There are a lot of expected situations, but the strength of the cast and their performances move the film along, giving an enjoyable insight into this extended family with its skeletons in the closet, its hopes and ambitions, its capacity for love - and the leadership of Bob Hoskins as he takes his father's place and accepts his role within the family.
1. Enjoyable comedy, family and death American style?
2. The realism of the city, the offices, homes, the beauty salons, funeral parlours, cemeteries?
3. The title, comedy of death, the reality of death and its impact? Wake and celebration? The patriarch, his past, women, love, the unions? Cassie, the good that he did for her and her family? The discussions with Johnnie at the opening, planning to tell him about how he relaxed? Entering into the office, the surprise party, Frank speaking, his dropping dead?
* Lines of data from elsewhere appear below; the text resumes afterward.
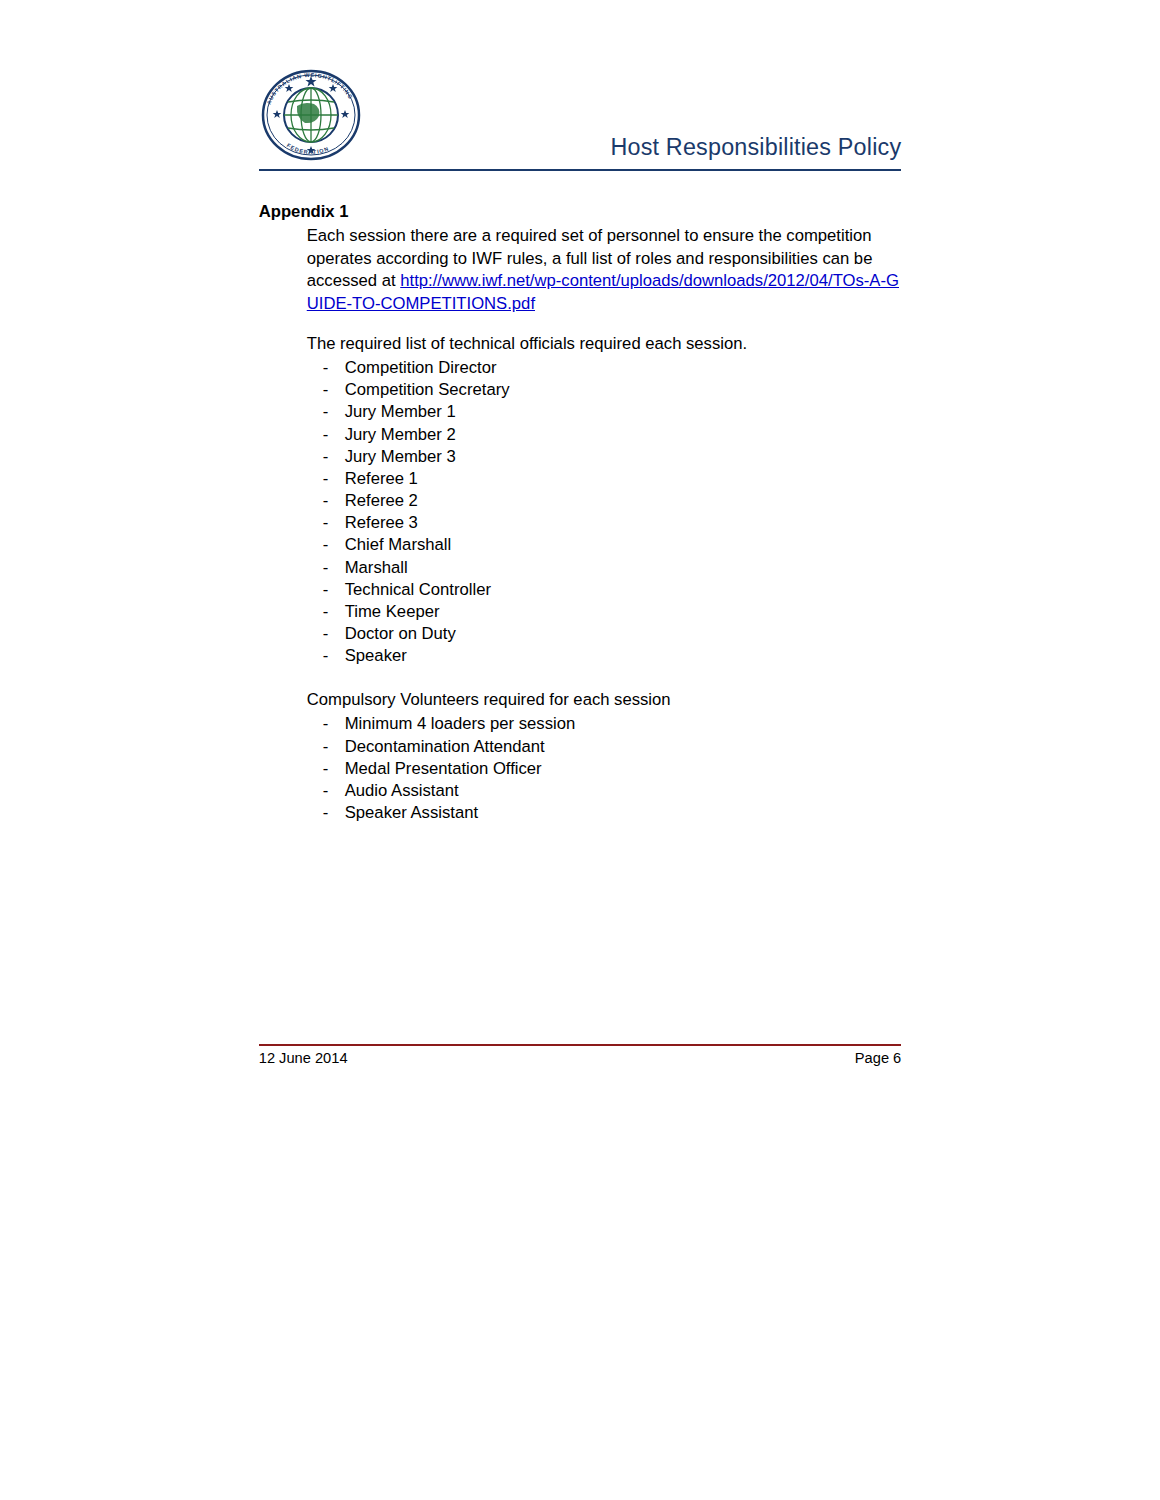AUSTRALIAN WEIGHTLIFTING FEDERATION
Host Responsibilities Policy
Appendix 1
Each session there are a required set of personnel to ensure the competition operates according to IWF rules, a full list of roles and responsibilities can be accessed at http://www.iwf.net/wp-content/uploads/downloads/2012/04/TOs-A-GUIDE-TO-COMPETITIONS.pdf
The required list of technical officials required each session.
Competition Director
Competition Secretary
Jury Member 1
Jury Member 2
Jury Member 3
Referee 1
Referee 2
Referee 3
Chief Marshall
Marshall
Technical Controller
Time Keeper
Doctor on Duty
Speaker
Compulsory Volunteers required for each session
Minimum 4 loaders per session
Decontamination Attendant
Medal Presentation Officer
Audio Assistant
Speaker Assistant
12 June 2014 Page 6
4. Johnnie, his age, the long marriage, his pleasant wife, pregnant daughter, the son with the earring, the details of family life, the discussions in the kitchen? His work felling the trees? Talking to his father, his wanting a change of life, organising Frank, telling his mother, going to the parlour and the discussions about the coffin, digging the grave, falling into it? The body in state, Norah and her wanting to substitute the illegal migrant, working with Peter and Frank? Cassie? The aunts? His pregnant niece, Teri and her divorce? His infatuation with Cassie, following her, going to visit the beauty parlour, the discussions, her pulling him out of the grave, her being insulted? His arrangement for the motel and the older woman turning up? Norah and the illegal, the body? The funeral, his speech in the church? The changes of everybody in the cars on the way to the cemetery? The niece giving birth, his finding his place within the family, speaking strongly to the aunts, organising?
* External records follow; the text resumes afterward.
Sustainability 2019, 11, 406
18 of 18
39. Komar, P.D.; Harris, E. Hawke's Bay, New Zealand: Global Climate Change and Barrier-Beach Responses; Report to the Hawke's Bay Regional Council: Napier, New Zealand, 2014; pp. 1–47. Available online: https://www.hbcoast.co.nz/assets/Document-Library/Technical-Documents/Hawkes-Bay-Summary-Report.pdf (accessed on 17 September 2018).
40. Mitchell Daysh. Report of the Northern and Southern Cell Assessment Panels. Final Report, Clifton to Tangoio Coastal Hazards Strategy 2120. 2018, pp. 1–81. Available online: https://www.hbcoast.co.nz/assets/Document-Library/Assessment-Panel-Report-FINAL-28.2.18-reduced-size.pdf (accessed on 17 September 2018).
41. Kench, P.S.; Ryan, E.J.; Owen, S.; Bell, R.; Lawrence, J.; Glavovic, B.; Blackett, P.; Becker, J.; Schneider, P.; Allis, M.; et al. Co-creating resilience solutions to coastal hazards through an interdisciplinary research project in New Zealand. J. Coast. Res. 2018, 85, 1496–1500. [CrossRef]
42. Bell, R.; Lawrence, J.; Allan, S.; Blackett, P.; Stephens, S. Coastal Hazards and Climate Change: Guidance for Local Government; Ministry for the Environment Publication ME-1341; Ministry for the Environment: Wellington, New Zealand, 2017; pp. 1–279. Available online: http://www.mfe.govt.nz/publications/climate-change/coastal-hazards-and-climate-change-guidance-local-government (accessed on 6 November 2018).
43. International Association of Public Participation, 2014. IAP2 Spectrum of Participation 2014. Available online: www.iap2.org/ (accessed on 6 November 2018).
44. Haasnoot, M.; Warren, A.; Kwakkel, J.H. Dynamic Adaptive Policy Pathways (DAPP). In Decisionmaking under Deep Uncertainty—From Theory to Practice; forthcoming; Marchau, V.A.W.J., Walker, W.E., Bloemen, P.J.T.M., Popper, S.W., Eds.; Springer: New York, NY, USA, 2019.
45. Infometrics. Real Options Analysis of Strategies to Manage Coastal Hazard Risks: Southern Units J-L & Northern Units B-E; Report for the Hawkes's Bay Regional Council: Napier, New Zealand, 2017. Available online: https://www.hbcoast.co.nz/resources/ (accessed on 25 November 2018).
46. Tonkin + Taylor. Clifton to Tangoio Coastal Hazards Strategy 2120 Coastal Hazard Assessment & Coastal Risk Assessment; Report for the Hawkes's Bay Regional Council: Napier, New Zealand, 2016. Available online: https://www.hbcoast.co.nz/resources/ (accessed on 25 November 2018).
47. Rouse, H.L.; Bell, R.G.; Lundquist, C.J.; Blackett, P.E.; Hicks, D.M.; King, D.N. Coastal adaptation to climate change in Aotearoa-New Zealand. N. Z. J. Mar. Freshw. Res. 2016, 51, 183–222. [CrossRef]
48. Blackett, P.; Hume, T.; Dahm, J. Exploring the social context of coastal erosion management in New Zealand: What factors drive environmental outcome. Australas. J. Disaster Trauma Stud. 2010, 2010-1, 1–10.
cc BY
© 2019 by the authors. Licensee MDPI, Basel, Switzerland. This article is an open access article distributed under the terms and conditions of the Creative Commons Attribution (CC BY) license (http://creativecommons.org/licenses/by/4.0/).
5. His wife, pleasant, knowing what was happening in him, her direct way of speaking, the sense of realism? The kids?
6. Frank, everybody thinking him thick, a good sportsman? At the office, the party, his father's dying? His father's tradition with the unions, Frank and his work, ineffective, the union leader and the confrontation, the threats, his being a figurehead? The coffin and his wanting a better one? His daughter's pregnancy and his worry about appearances? His wife, predatory, having had to marry him, putting stickers on the possessions in the house? His reputation? The funeral, the reality of the birth, his apology to his daughter? His daughter, her pregnancy, her grandmother knowing? The father of the baby, the clash, his coming to the funeral, the reconciliation, his presence at the birth?
7. Teri and her dancing, her past, her ex-husband, offering him the use of the space so that he would come and pose as her husband? His style, manner? Their fights, concealing the truth? Her mother knowing? With Peter, memories of the past, Peter and his love for her, making the waitress jealous - and Teri conniving with her while she danced with Peter? The sexual encounter in the room, her reaction to Norah, always thinking her perfect, finding her against the law and her satisfaction, unable to betray her? The moving of the body? Her future with Peter?
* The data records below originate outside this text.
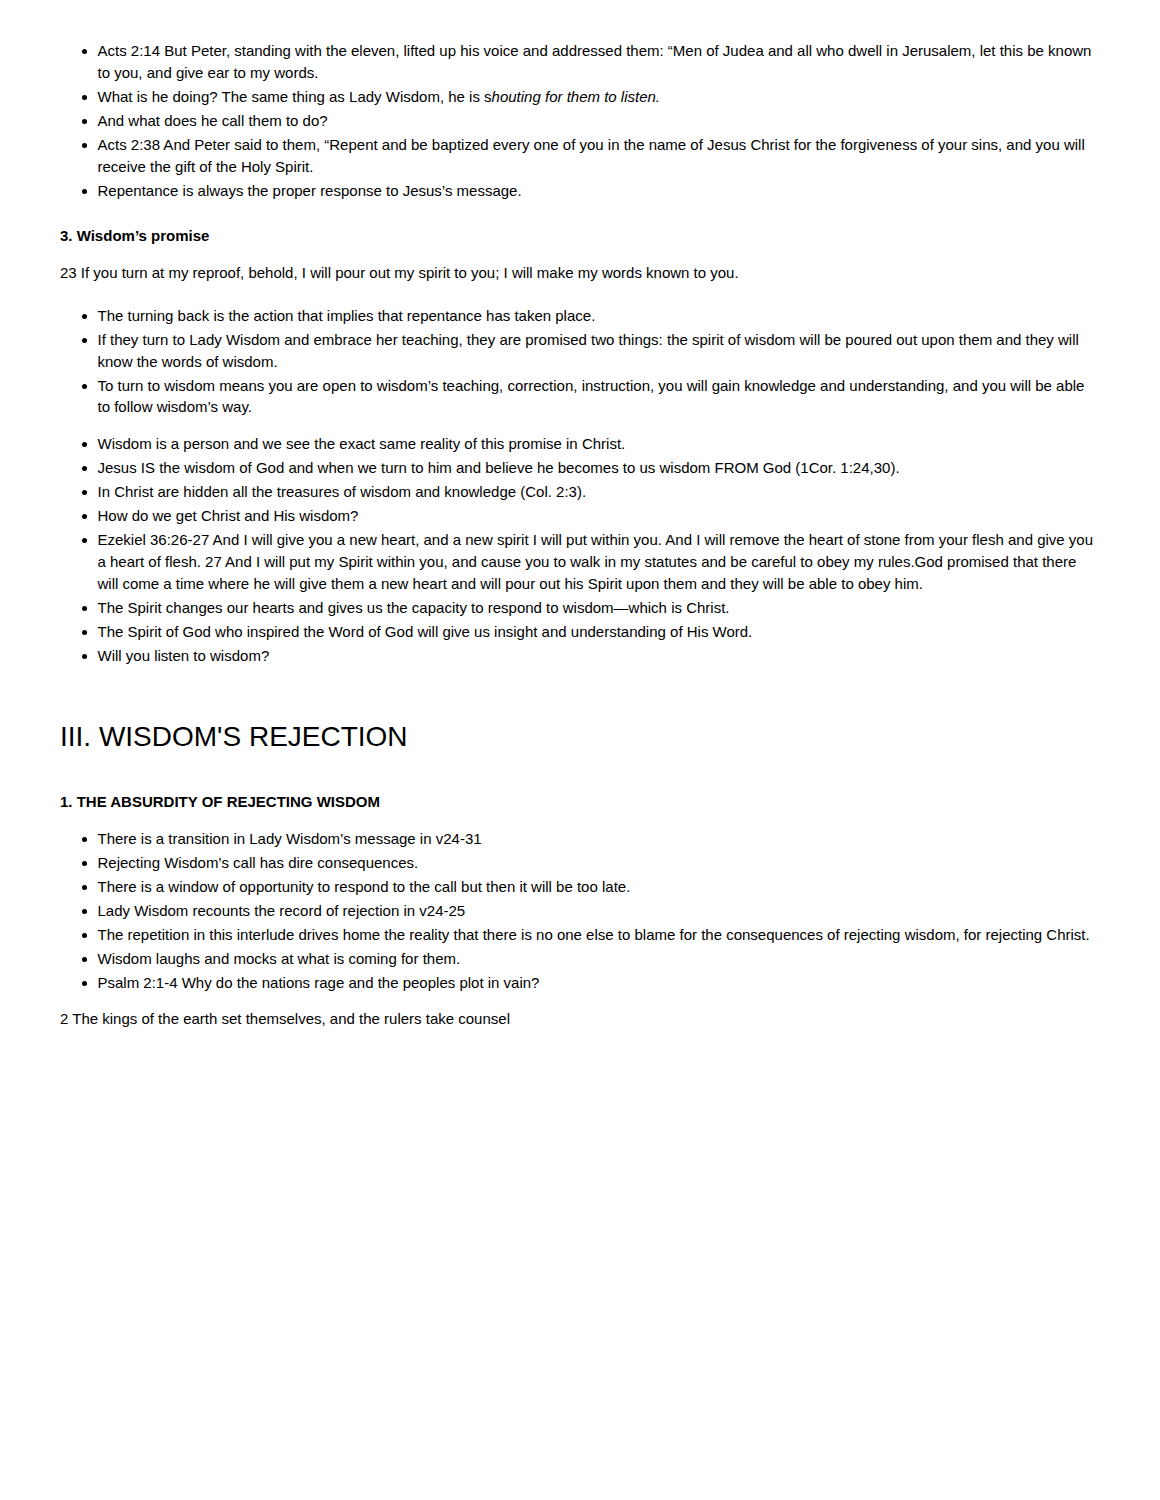Acts 2:14 But Peter, standing with the eleven, lifted up his voice and addressed them: “Men of Judea and all who dwell in Jerusalem, let this be known to you, and give ear to my words.
What is he doing? The same thing as Lady Wisdom, he is shouting for them to listen.
And what does he call them to do?
Acts 2:38 And Peter said to them, “Repent and be baptized every one of you in the name of Jesus Christ for the forgiveness of your sins, and you will receive the gift of the Holy Spirit.
Repentance is always the proper response to Jesus’s message.
3. Wisdom’s promise
23 If you turn at my reproof, behold, I will pour out my spirit to you; I will make my words known to you.
The turning back is the action that implies that repentance has taken place.
If they turn to Lady Wisdom and embrace her teaching, they are promised two things: the spirit of wisdom will be poured out upon them and they will know the words of wisdom.
To turn to wisdom means you are open to wisdom’s teaching, correction, instruction, you will gain knowledge and understanding, and you will be able to follow wisdom’s way.
Wisdom is a person and we see the exact same reality of this promise in Christ.
Jesus IS the wisdom of God and when we turn to him and believe he becomes to us wisdom FROM God (1Cor. 1:24,30).
In Christ are hidden all the treasures of wisdom and knowledge (Col. 2:3).
How do we get Christ and His wisdom?
Ezekiel 36:26-27 And I will give you a new heart, and a new spirit I will put within you. And I will remove the heart of stone from your flesh and give you a heart of flesh. 27 And I will put my Spirit within you, and cause you to walk in my statutes and be careful to obey my rules.God promised that there will come a time where he will give them a new heart and will pour out his Spirit upon them and they will be able to obey him.
The Spirit changes our hearts and gives us the capacity to respond to wisdom—which is Christ.
The Spirit of God who inspired the Word of God will give us insight and understanding of His Word.
Will you listen to wisdom?
III. WISDOM'S REJECTION
1. THE ABSURDITY OF REJECTING WISDOM
There is a transition in Lady Wisdom’s message in v24-31
Rejecting Wisdom’s call has dire consequences.
There is a window of opportunity to respond to the call but then it will be too late.
Lady Wisdom recounts the record of rejection in v24-25
The repetition in this interlude drives home the reality that there is no one else to blame for the consequences of rejecting wisdom, for rejecting Christ.
Wisdom laughs and mocks at what is coming for them.
Psalm 2:1-4 Why do the nations rage and the peoples plot in vain?
2 The kings of the earth set themselves, and the rulers take counsel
8. Norah, the new kind of nun, her listening to the Sermon on the Mount, going to work in El Salvador, justice, with the illegal, concealing him, her father's body?
9. Cassie, her presence, people's assumptions about her, talking to Johnnie, the truth, helping him out of the grave? Her not going to the funeral, having thanked the father for all that he had done for her?
10. Peter, his chequered history, drugs and prison, in love with Teri? Trying to make the waitress jealous? The sexual encounter, helping to conceal the body and the illegal? His future with Teri?
11. The Irish Catholicism, the priest and his friendliness, the bishop at the funeral, the young priest, the wake, his drinking, his exuberant singing, his collapse?
12. The cumulative effect of the portrait of a family, functional and dysfunctional, the bonds, the mistakes, the spirit, the Catholicism?